= Fort Sturgeon =

Fort Sturgeon (1776–1780) was an early trading post on the North Saskatchewan River, located about 4 miles west of Prince Albert, Saskatchewan. Operated by the North West Company, it was also known by several alternative names including Peter Pond Fort, Fort Pond, Fort la Prairie, Fort des Prairies, Lower Settlement, and Fort Sturgeon River.

It was located on the north bank of the river just east of the mouth of the Sturgeon River (Saskatchewan) in the Aspen parkland country. To the south the grassland made a sort of "bay" into the forest. The woods to the north provided furs and the grassland to the south buffalo for food.

About 1775 a group of "Pedlars" (independent traders from Montreal) were operating downriver, near the old Fort de la Corne. Seeing the disadvantages of competition they formed a pool (in either 1775 or 1776) which by 1779 became the North West Company. Among them were Joseph Frobisher, Peter Pond, Peter Pangman, Nicholas Montour, William Bruce and Bartholomew Blondeau.

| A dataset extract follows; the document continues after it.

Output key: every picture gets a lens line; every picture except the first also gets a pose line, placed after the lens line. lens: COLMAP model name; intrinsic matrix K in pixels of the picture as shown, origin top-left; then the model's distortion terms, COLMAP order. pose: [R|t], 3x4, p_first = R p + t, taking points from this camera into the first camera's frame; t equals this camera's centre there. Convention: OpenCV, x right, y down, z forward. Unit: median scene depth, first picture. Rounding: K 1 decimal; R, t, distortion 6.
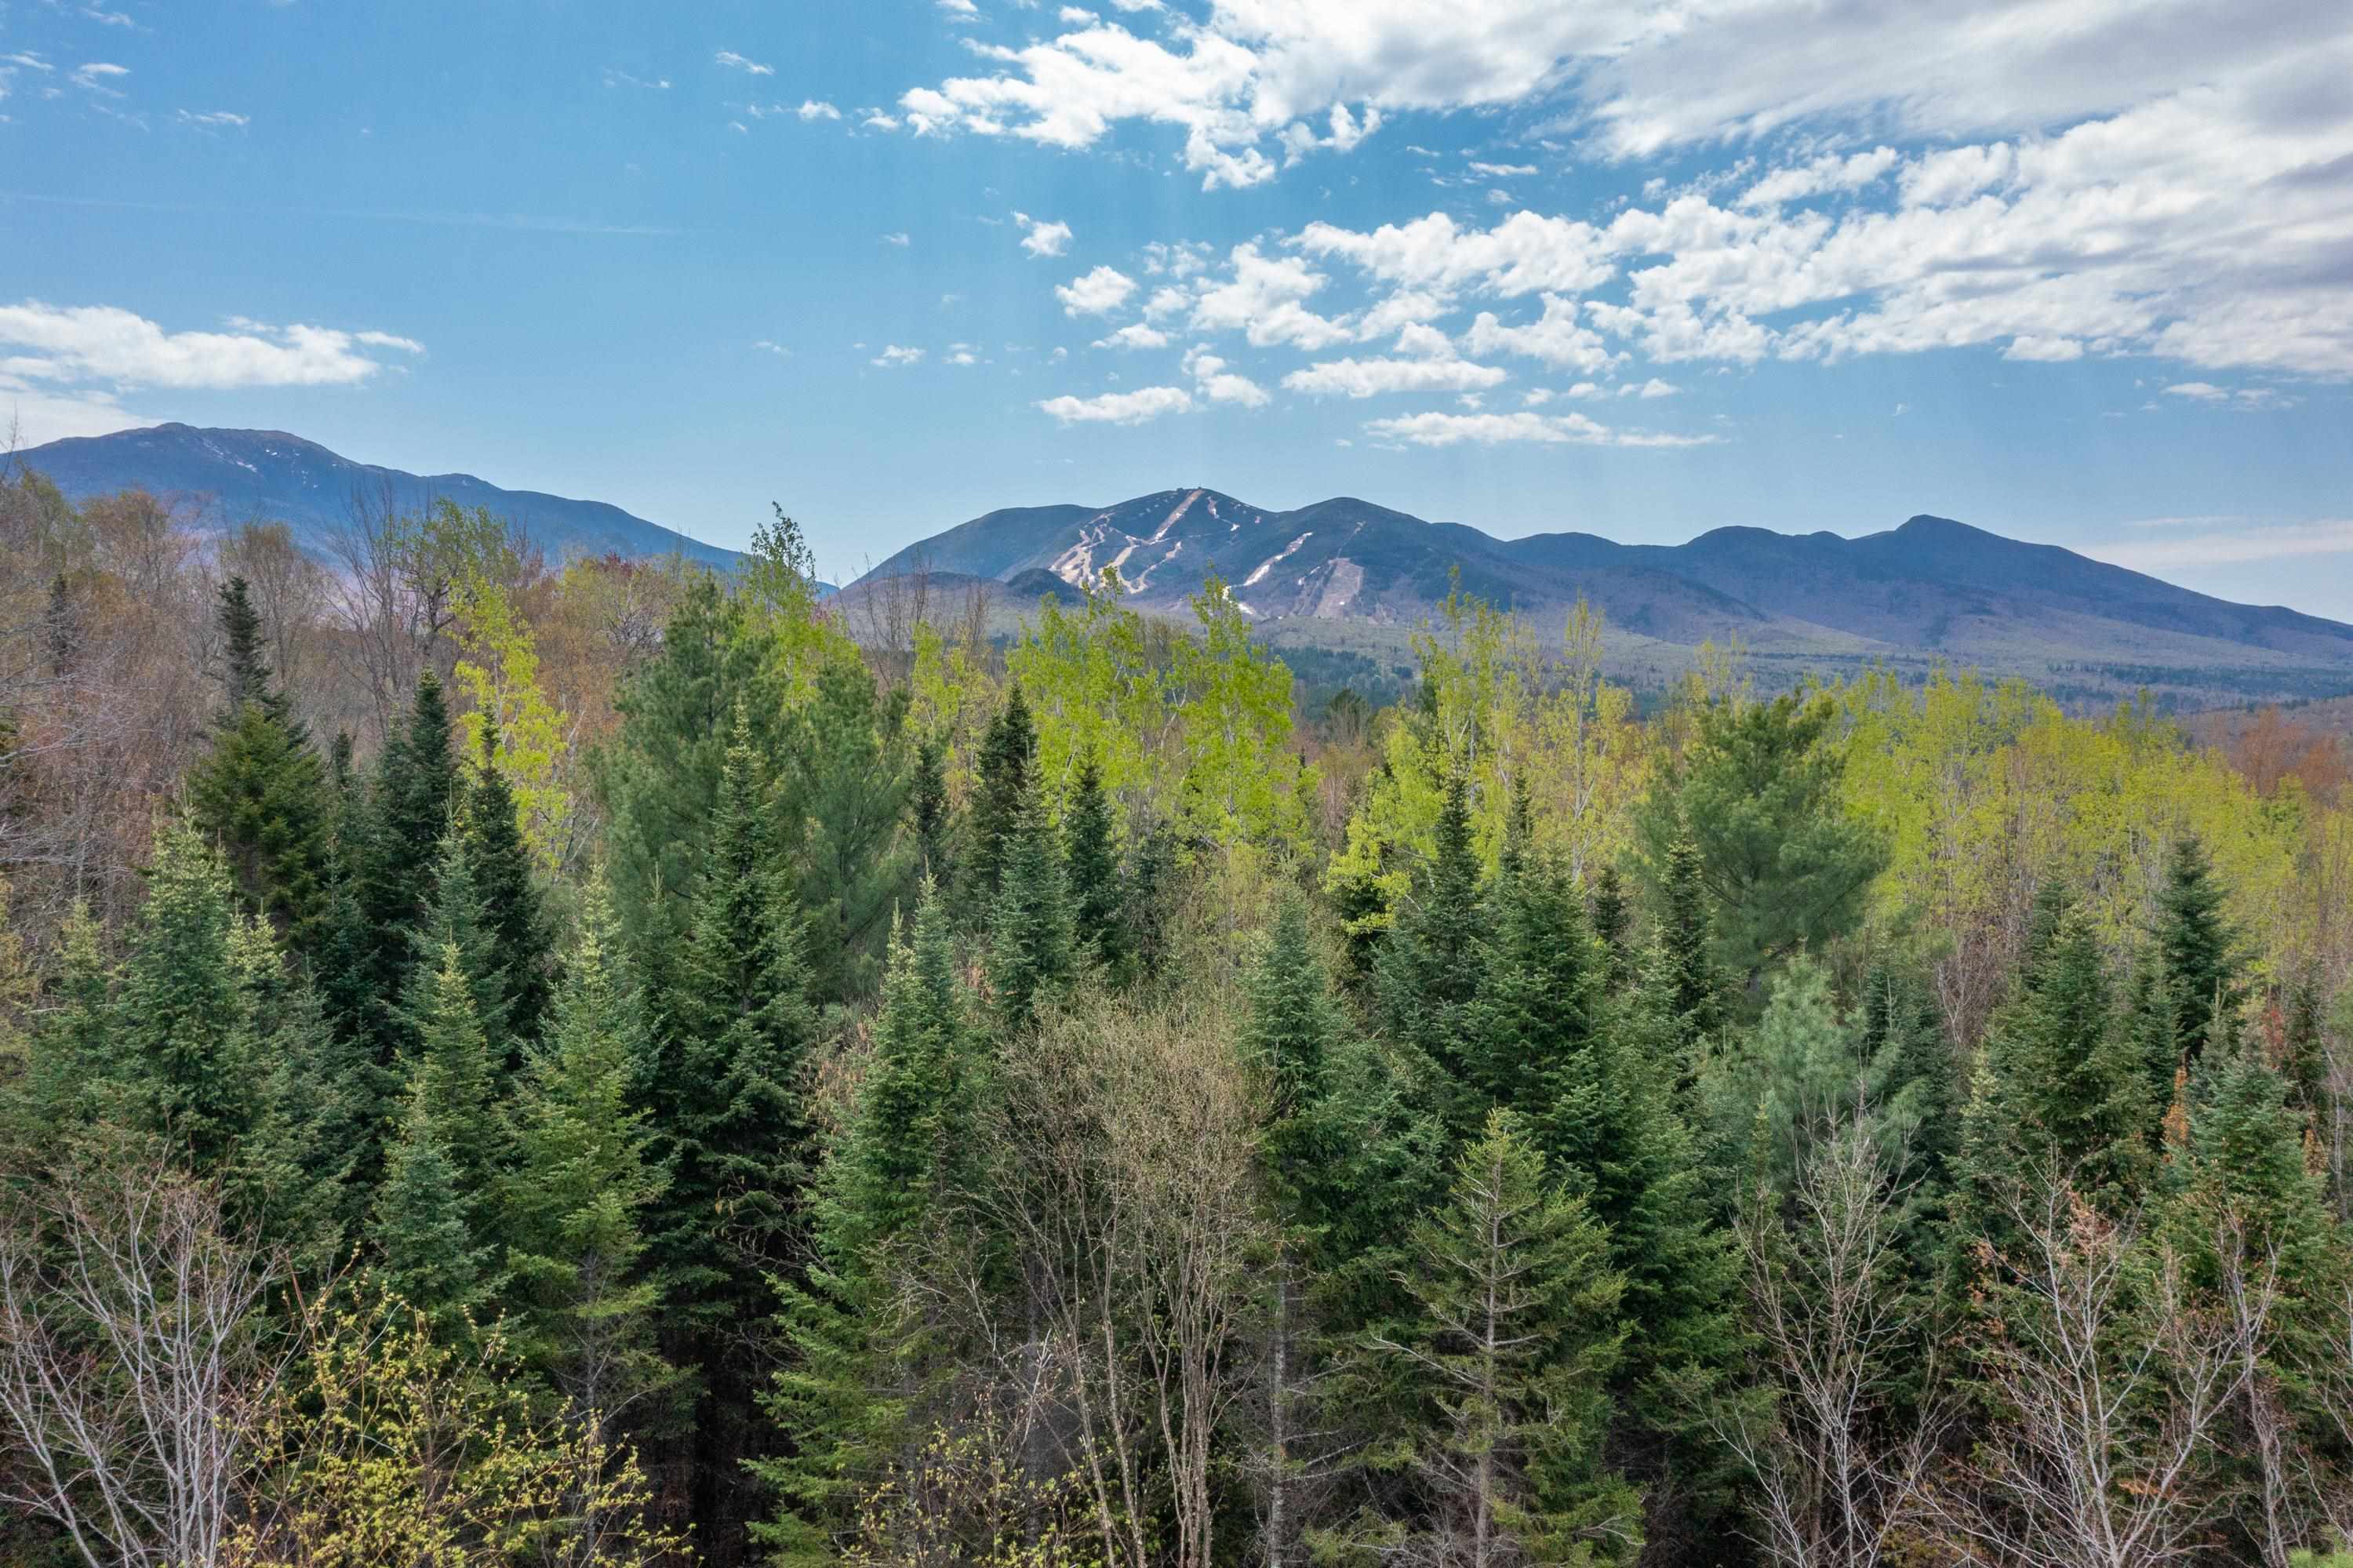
lens RADIAL K [[2009.8, 0, 1103.1], [0, 2009.8, 779.1], [0, 0, 1]] dist [0.010239, 0.000834]
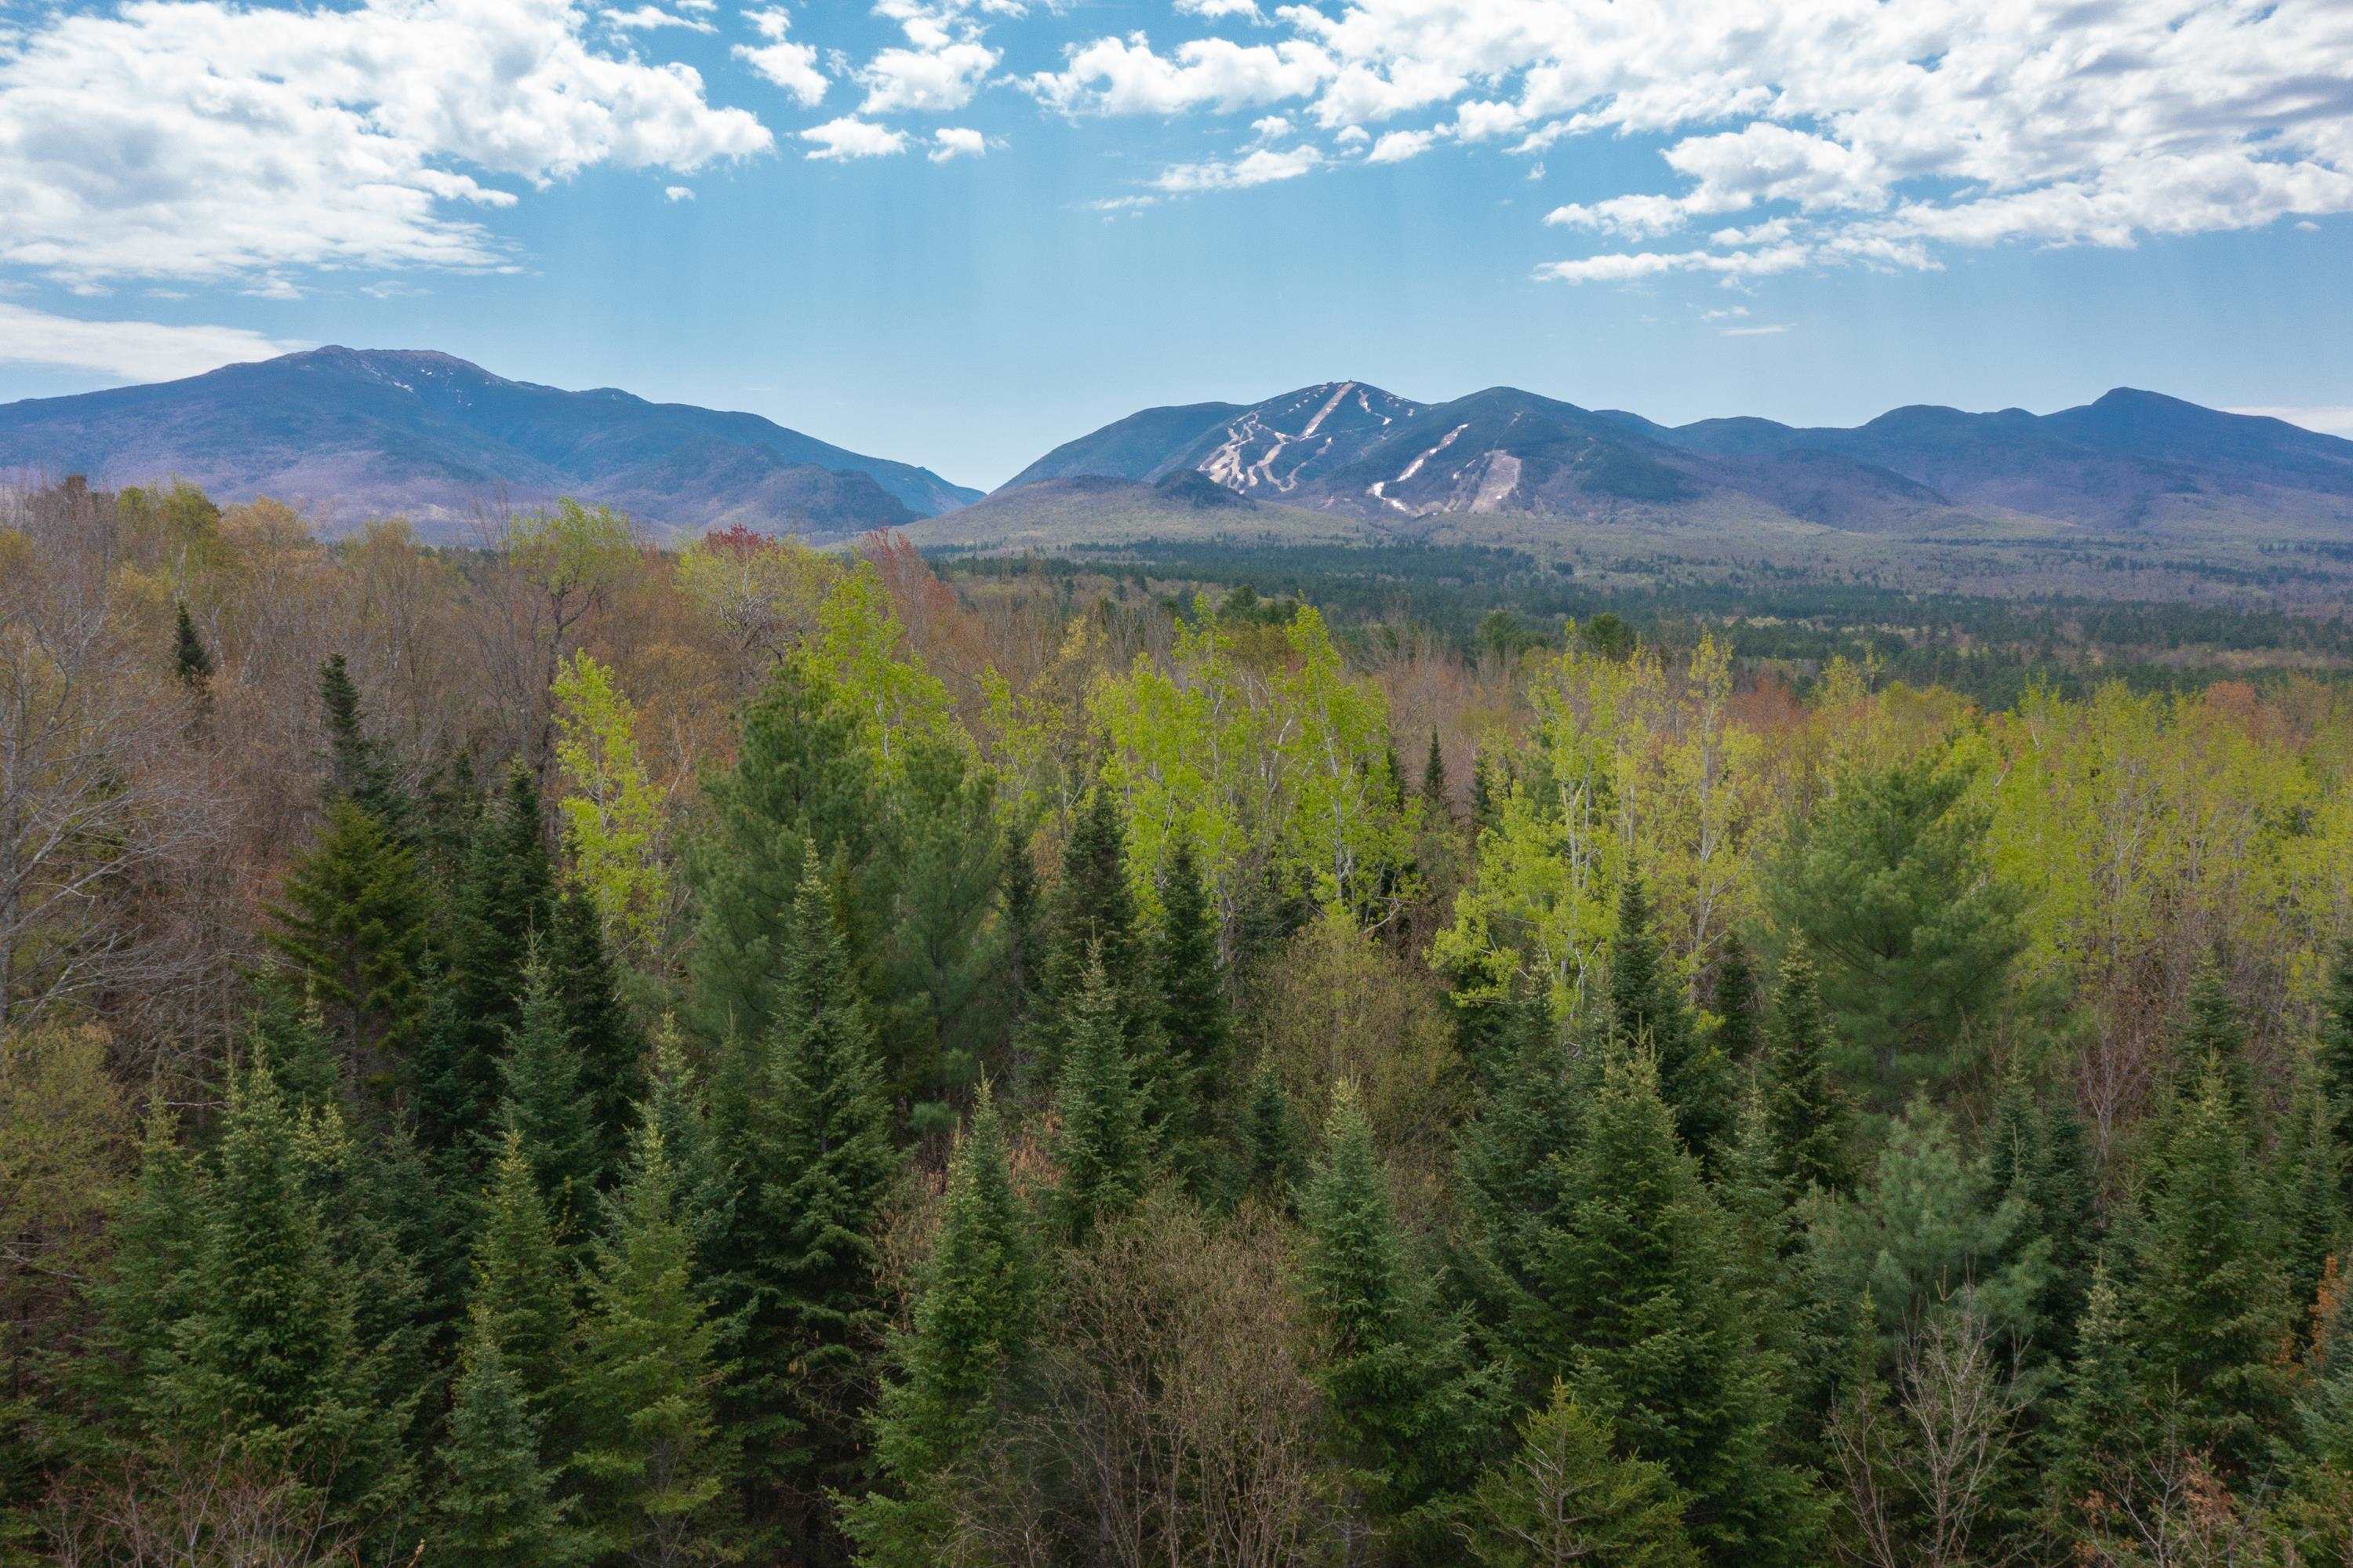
lens RADIAL K [[2009.8, 0, 1103.1], [0, 2009.8, 779.1], [0, 0, 1]] dist [0.010239, 0.000834]
pose [[0.996290, -0.012889, -0.085088, 0.037766], [0.019190, 0.997099, 0.073656, -0.112120], [0.083892, -0.075016, 0.993647, 0.034846]]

In 1776 they moved upriver and built Fort Sturgeon. In the spring of 1778 Peter Pond set off with 5 canoes and 20 men, crossed the Methye Portage for the first time and wintered on the Athabasca River, 30 miles south of Lake Athabasca, trading for furs at Pond House. He returned to his base the next year with excellent furs, thereby opening up the Athabasca Country.

In 1778 Pangman and Blondeau built a fort upstream near Silver Grove, Saskatchewan. In 1779 William Tomison of the HBC came up from Cumberland House and traded while the Pedlars were away.

The post experienced significant conflicts. In 1777, Indigenous people killed three men from Fort Sturgeon, reportedly in retaliation for alleged maltreatment. In 1780, the fort was burned to the ground during the traders' absence.

The Pedlars returned and built a new post "a little below the old House". Morton guesses this was on the north bank opposite Betts Island 1.5 miles above the Prince Albert bridge. Peter Fidler passed by in 1792 and saw only ruins.

In 1794 David Grant had a post on the Sturgeon River but did poorly because of NWC competition and being unable to control his men.

The XY Company (1798–1804) established a post two miles above the Sturgeon River, with both the Hudson's Bay Company (HBC) and North West Company (NWC) subsequently building competing posts in the same area. Historian Harold Innis mentions a "Hudson's House" built in 1776 above Prince Albert. A cairn marking the site is located at the end of Peter Pond Road off highway 3, four miles east of Prince Albert, though river erosion may have obscured physical evidence.